Wei juga sesekali menyerukan bahasa bela diri, terutama dalam komentarnya tentang Taiwan. Dia memperingatkan bahwa China akan “menghancurkan” setiap upaya Taiwan untuk mendapatkan kemerdekaan. Dia memperingatkan bahwa jika orang lain menginginkan konflik, Tentara Pembebasan Rakyat akan berjuang sampai akhir. Pada saat yang sama, Wei juga meyakinkan blasternya bahwa “integrasi damai” adalah tujuan tertinggi China di Taiwan dan bahwa China mengharapkan “perkembangan yang damai dan stabil” dari hubungan dengan Amerika Serikat.

Secara keseluruhan, presentasi Wei tidak terlalu membuat terobosan baru. Peringatannya diketahui siapa pun dalam percakapan pribadi dengan pejabat atau pakar China selama setahun terakhir. Kecaman publik dari beberapa peringatan Wei tampaknya merupakan cerminan dari kekhawatiran bahwa Washington tidak memperhatikan kekuatan kekhawatiran China dan mungkin memerlukan pernyataan yang lebih kuat untuk menarik perhatian pemerintahan Biden.

Persaingan ketat

Kekhawatiran Wei tentang kemampuan AS untuk mengoordinasikan upaya dengan sekutu dan mitranya di Asia dapat diinformasikan oleh sekitar tiga faktor tambahan. Pertama, pemerintahan Biden mungkin telah melampaui harapan Beijing. Setelah era Trump, Beijing mungkin memercayai ceritanya sendiri tentang keruntuhan keseluruhan Amerika Serikat dan hilangnya kepemimpinan di panggung dunia. Kedua, banyak analis China berspekulasi bahwa invasi Rusia ke Ukraina akan mengalihkan fokus AS ke Eropa dan mengurangi tekanan strategis terhadap China. Harapan itu tidak terpenuhi. Ketiga, para pemimpin dan pemikir terkemuka China mungkin senang dengan cara pejabat senior Amerika mengunjungi Asia dan terlibat dengan rekan-rekan Asia mereka, tetapi telah melewati China. Selama beberapa minggu terakhir, Presiden Joe Biden, Wakil Presiden Kamala Harris, Menteri Luar Negeri Anthony Blinken, Austin, Menteri Perdagangan Gina Raymondo, Perwakilan Dagang AS Katherine Tai dan banyak pejabat senior lainnya telah mengadakan pembicaraan intensif dengan rekan-rekan Asia mereka. Meskipun mereka belum mengunjungi China atau bertukar pandangan dengan pejabat senior China. Pola ini berhutang budi kepada Tiongkok sebagai bagian dari martabatnya Sebenarnya COVID-19 menutup negara karena kontrol. Namun demikian, intensitas fokus Washington di Asia dan relatif kurangnya prioritas langsung untuk interaksi langsung dengan para pemimpin China telah menciptakan rasa konflik dan pengepungan di Beijing.

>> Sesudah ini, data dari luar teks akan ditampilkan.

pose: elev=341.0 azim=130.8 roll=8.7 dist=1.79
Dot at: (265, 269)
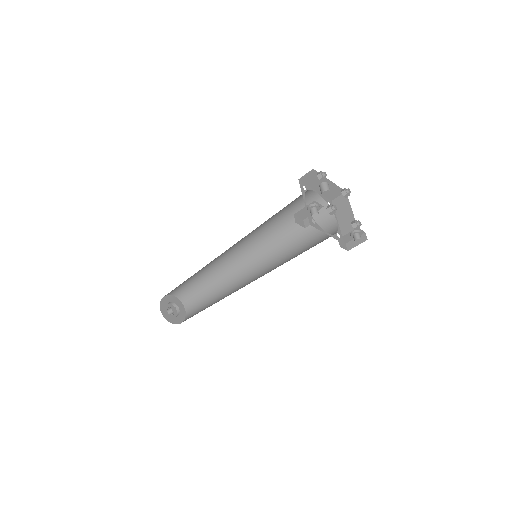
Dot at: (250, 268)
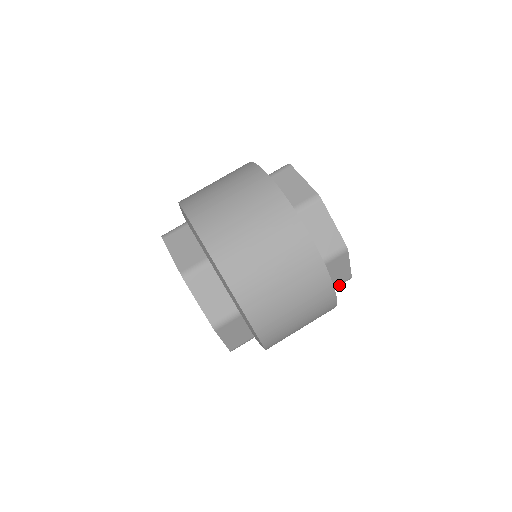
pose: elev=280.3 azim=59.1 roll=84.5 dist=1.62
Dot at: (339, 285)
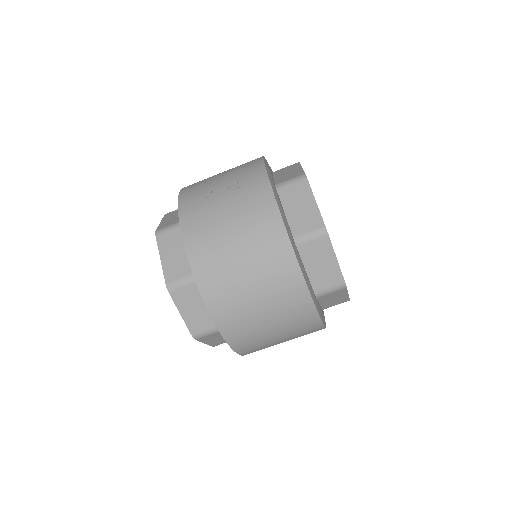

Jika Dialog Shangri-La memberikan sinar-X dari lanskap strategis Asia saat ini, diagnosisnya tampaknya akan menunjukkan masalah dan kekhawatiran yang kompleks di kawasan itu, dengan persaingan AS-China yang semakin intensif. Mencerminkan dinamika yang lebih besar ini, seorang pemikir terkemuka Singapura telah berkonsultasi dengan saya dan beberapa orang lainnya untuk Washington dan Beijing. Dia mengatakan kawasan itu tidak akan setia kepada Amerika Serikat atau China. Misalnya, kedua belah pihak harus melontarkan kata-kata yang menghina dan marah kepada satu sama lain. Amerika Serikat harus menganggap serius peringatan China tentang kekhawatiran “garis merah”-nya. Pada saat yang sama, China tidak boleh meremehkan ketahanan, kekuatan, dan daya tarik Amerika.

Nasihat semacam itu tidak hanya akan meredakan ketegangan mendasar yang telah memicu hubungan AS-China, tetapi juga dapat membantu mencegah situasi tegang meningkat lebih jauh dan lebih jauh.